─── Records for this exercise ───

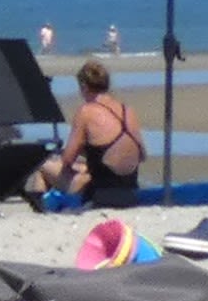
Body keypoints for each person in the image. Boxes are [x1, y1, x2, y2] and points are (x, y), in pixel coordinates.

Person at [37, 59, 148, 206]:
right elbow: (142, 156)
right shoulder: (127, 110)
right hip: (130, 189)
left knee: (43, 166)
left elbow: (67, 160)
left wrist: (81, 158)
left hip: (99, 194)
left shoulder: (86, 111)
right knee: (85, 168)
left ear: (84, 86)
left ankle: (42, 208)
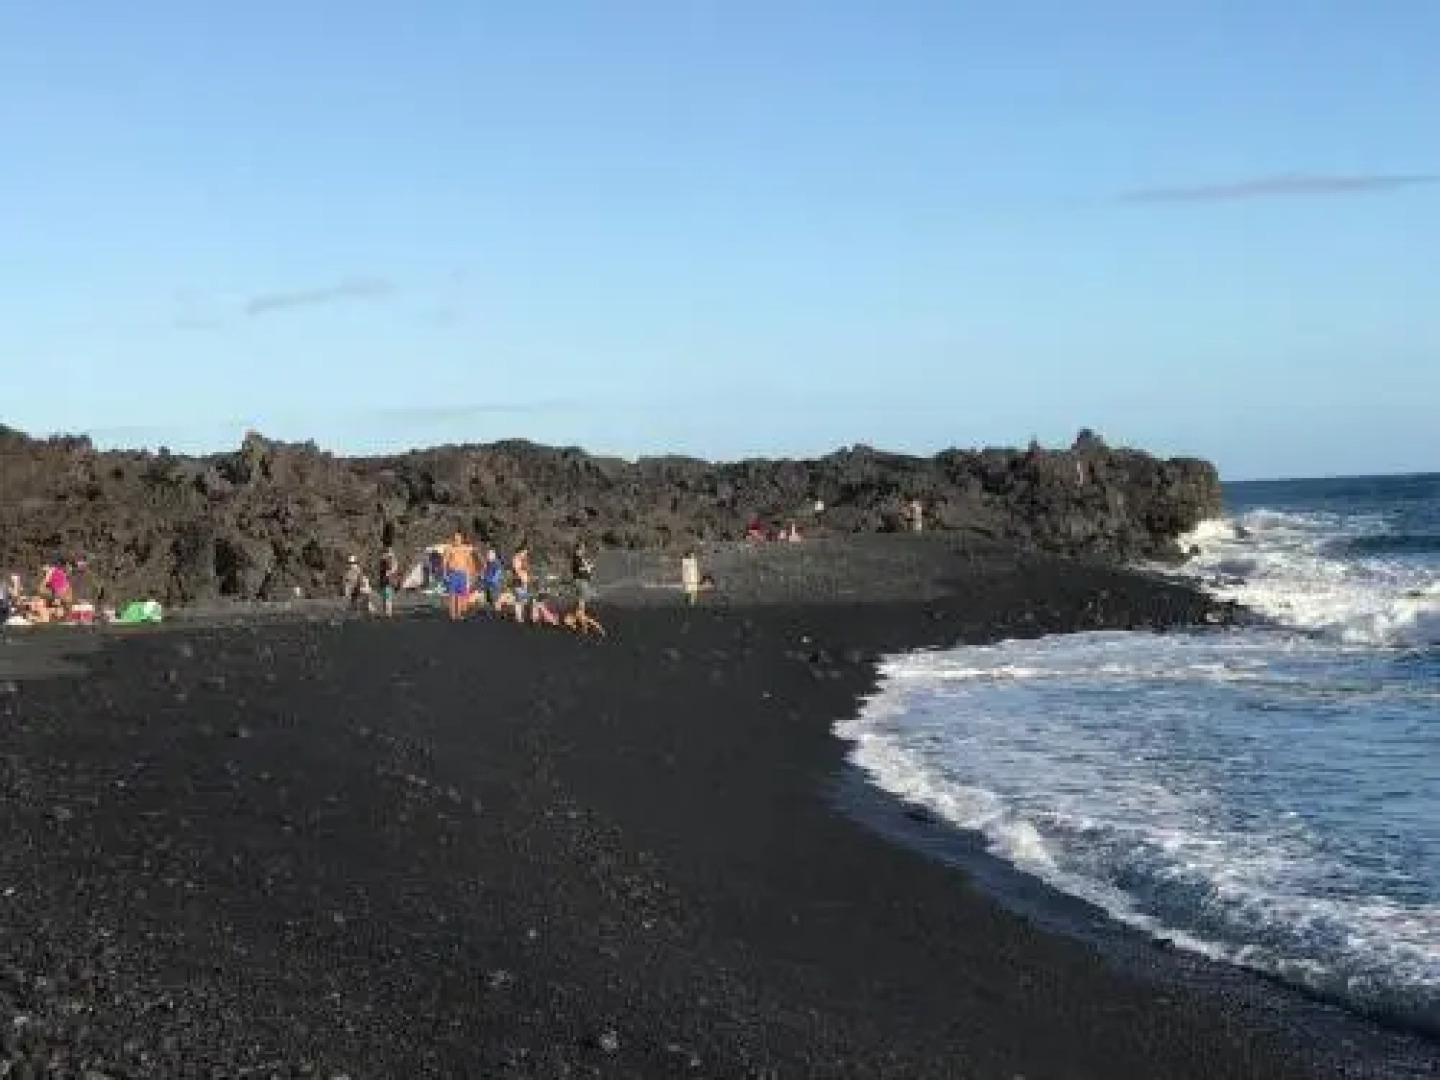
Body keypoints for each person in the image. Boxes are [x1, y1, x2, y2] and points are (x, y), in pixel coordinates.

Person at [567, 539, 605, 636]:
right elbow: (579, 569)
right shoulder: (576, 558)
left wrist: (589, 567)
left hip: (583, 582)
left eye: (583, 548)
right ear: (578, 549)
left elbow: (582, 569)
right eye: (582, 548)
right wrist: (588, 567)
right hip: (581, 582)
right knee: (580, 606)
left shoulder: (580, 558)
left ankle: (583, 627)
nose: (583, 550)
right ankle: (587, 626)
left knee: (581, 606)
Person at [441, 531, 478, 621]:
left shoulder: (466, 549)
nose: (457, 540)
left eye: (458, 538)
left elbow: (470, 562)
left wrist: (472, 575)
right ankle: (453, 614)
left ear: (462, 539)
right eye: (455, 538)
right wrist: (445, 574)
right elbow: (444, 562)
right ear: (453, 539)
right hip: (453, 573)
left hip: (463, 574)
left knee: (461, 595)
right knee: (453, 595)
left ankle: (459, 614)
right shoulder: (449, 548)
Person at [510, 541, 532, 624]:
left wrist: (526, 578)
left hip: (523, 581)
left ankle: (520, 616)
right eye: (525, 552)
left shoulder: (523, 559)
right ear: (521, 551)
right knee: (519, 599)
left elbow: (525, 570)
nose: (525, 554)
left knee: (523, 599)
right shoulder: (517, 558)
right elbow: (517, 570)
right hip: (518, 581)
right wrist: (523, 576)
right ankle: (519, 617)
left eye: (526, 553)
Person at [376, 546, 400, 617]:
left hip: (387, 580)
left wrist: (388, 574)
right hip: (386, 580)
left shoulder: (389, 559)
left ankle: (388, 612)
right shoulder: (390, 559)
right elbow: (394, 569)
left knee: (387, 596)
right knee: (386, 596)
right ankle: (387, 612)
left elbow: (391, 570)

───

Goal of the exercise: Each line above should be written out again unchanged; no images are to be carried over.

Output:
Body keypoints for each person in the image. Boxes are [x1, y1, x2, y2] and points are (x, y), in pixel coordinates.

Person at [37, 59, 148, 206]:
right elbow: (142, 156)
right shoulder: (127, 110)
right hip: (130, 189)
left knee: (43, 166)
left elbow: (67, 160)
left wrist: (81, 158)
left hip: (99, 194)
left shoulder: (86, 111)
right knee: (85, 168)
left ear: (84, 86)
left ankle: (42, 208)
Body keypoints for each person in the image. Boxes are [x1, y1, x2, y2] and points are (x, y), in pixel coordinates.

Person at [567, 539, 605, 636]:
right elbow: (579, 569)
right shoulder: (576, 558)
left wrist: (589, 567)
left hip: (583, 582)
left eye: (583, 548)
right ear: (578, 549)
left elbow: (582, 569)
right eye: (582, 548)
right wrist: (588, 567)
right hip: (581, 582)
right knee: (580, 606)
left shoulder: (580, 558)
left ankle: (583, 627)
nose: (583, 550)
right ankle: (587, 626)
left knee: (581, 606)
Person at [441, 531, 478, 621]:
left shoulder: (466, 549)
nose: (457, 540)
left eye: (458, 538)
left elbow: (470, 562)
left wrist: (472, 575)
right ankle: (453, 614)
left ear: (462, 539)
right eye: (455, 538)
right wrist: (445, 574)
right elbow: (444, 562)
right ear: (453, 539)
right hip: (453, 573)
left hip: (463, 574)
left knee: (461, 595)
right knee: (453, 595)
left ankle: (459, 614)
right shoulder: (449, 548)
Person at [510, 541, 532, 624]:
left wrist: (526, 578)
left hip: (523, 581)
left ankle: (520, 616)
right eye: (525, 552)
left shoulder: (523, 559)
right ear: (521, 551)
right knee: (519, 599)
left elbow: (525, 570)
nose: (525, 554)
left knee: (523, 599)
right shoulder: (517, 558)
right elbow: (517, 570)
right hip: (518, 581)
right wrist: (523, 576)
right ankle: (519, 617)
left eye: (526, 553)
Person at [376, 546, 400, 617]:
left hip: (387, 580)
left wrist: (388, 574)
right hip: (386, 580)
left shoulder: (389, 559)
left ankle: (388, 612)
right shoulder: (390, 559)
right elbow: (394, 569)
left knee: (387, 596)
right knee: (386, 596)
right ankle: (387, 612)
left elbow: (391, 570)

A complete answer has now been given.